* Source document *
Like his younger brother Ferdinand, Roemer attended the Gymnasium in Hildesheim, where his father was councillor of the High Court of Justice. From 1828 to 1831 he studied law at Göttingen and Berlin, and then was a judicial official in Hildesheim and in Bovenden, near Göttingen. In 1843 he was transferred to the Mining Office at Clausthal in the Harz Mountains. A few years later Roemer was placed in charge of teaching geology and mineralogy at the Mining School in that city, and in 1862 he was appointed its director. He resigned from the government service in 1867 because of poor health. In the last years of his life Roemer gave large sums of money and donated his extensive collections of minerals and fossils to the city museum of Hildesheim, which had been founded by his younger brother Hermann; the museum still bears the family name.

Roemer’s independent study of geology and paleontology dates from his appointment as judicial officer in Hildesheim, and his interest was inspired by geological conditions in the area. Lacking both formal training and research experience, he began his investigations in the northwestern German Jurassic. He obtained the necessary paleontological literature from libraries in Göttingen and Hannover and copied it, including the illustrations, in his own hand.

Roemer’s first extensive work, Die Versteinerungen des norddeutschen Oolithen-Gebirges, appeared in 1836. It provided the first insight into the fossil riches (over 250 new species) and stratigraphic subdivisions of the northwestern German Jurassic, as well as a comparison with the southern German and English Jurassic. The results of his subsequent investigations, which were extended to the Cretaceous, appeared in 1841 as Die Versteinerungen des norddeulschen Kreidegebirges; nine species of plants, seven hundred fifty of Metazoa, thirty-three of Foraminifera, and seven of Ostracoda were described. Until then knowledge of the Cretaceous fossils in northwestern Germany was incomplete, and the stratigraphic division contained many errors. Beyrich, a severe critic, recognized the importance of these studies in 1849 and praised them.

Collection entries
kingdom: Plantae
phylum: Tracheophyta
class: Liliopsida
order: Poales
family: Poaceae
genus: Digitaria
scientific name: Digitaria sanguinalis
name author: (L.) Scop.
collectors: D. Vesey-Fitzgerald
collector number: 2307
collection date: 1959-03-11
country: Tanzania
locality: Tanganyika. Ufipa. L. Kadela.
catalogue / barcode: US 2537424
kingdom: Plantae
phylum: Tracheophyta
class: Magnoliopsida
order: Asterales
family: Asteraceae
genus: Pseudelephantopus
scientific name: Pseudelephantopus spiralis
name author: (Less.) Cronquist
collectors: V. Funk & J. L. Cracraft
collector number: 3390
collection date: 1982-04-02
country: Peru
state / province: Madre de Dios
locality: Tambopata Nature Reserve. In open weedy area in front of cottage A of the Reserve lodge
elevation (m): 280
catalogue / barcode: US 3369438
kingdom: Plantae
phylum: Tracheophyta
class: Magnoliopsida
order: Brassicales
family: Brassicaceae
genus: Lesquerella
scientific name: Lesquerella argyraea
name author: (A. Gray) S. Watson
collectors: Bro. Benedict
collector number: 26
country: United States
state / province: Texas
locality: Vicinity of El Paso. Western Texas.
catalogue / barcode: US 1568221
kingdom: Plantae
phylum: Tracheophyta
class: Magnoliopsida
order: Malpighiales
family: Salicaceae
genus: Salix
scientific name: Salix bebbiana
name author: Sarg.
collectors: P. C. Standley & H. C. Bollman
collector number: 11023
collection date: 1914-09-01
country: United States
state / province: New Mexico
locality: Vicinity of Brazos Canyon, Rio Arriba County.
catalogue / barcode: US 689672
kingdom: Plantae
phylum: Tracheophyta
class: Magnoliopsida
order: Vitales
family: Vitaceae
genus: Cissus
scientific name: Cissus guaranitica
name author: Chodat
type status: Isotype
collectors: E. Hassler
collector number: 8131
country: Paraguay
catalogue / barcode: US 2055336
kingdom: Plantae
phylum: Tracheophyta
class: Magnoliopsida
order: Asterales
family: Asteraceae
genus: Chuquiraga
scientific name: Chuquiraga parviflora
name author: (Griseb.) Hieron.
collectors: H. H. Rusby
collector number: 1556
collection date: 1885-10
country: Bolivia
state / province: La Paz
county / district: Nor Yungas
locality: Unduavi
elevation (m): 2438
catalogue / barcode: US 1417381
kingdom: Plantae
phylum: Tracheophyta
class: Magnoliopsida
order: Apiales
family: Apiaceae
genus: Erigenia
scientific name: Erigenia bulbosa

* Work to do *
Please reproduce the passage on Roemer's life between "Roemer’s independent study" and "his own hand.", inclusive.

* Written reply *
Roemer’s independent study of geology and paleontology dates from his appointment as judicial officer in Hildesheim, and his interest was inspired by geological conditions in the area. Lacking both formal training and research experience, he began his investigations in the northwestern German Jurassic. He obtained the necessary paleontological literature from libraries in Göttingen and Hannover and copied it, including the illustrations, in his own hand.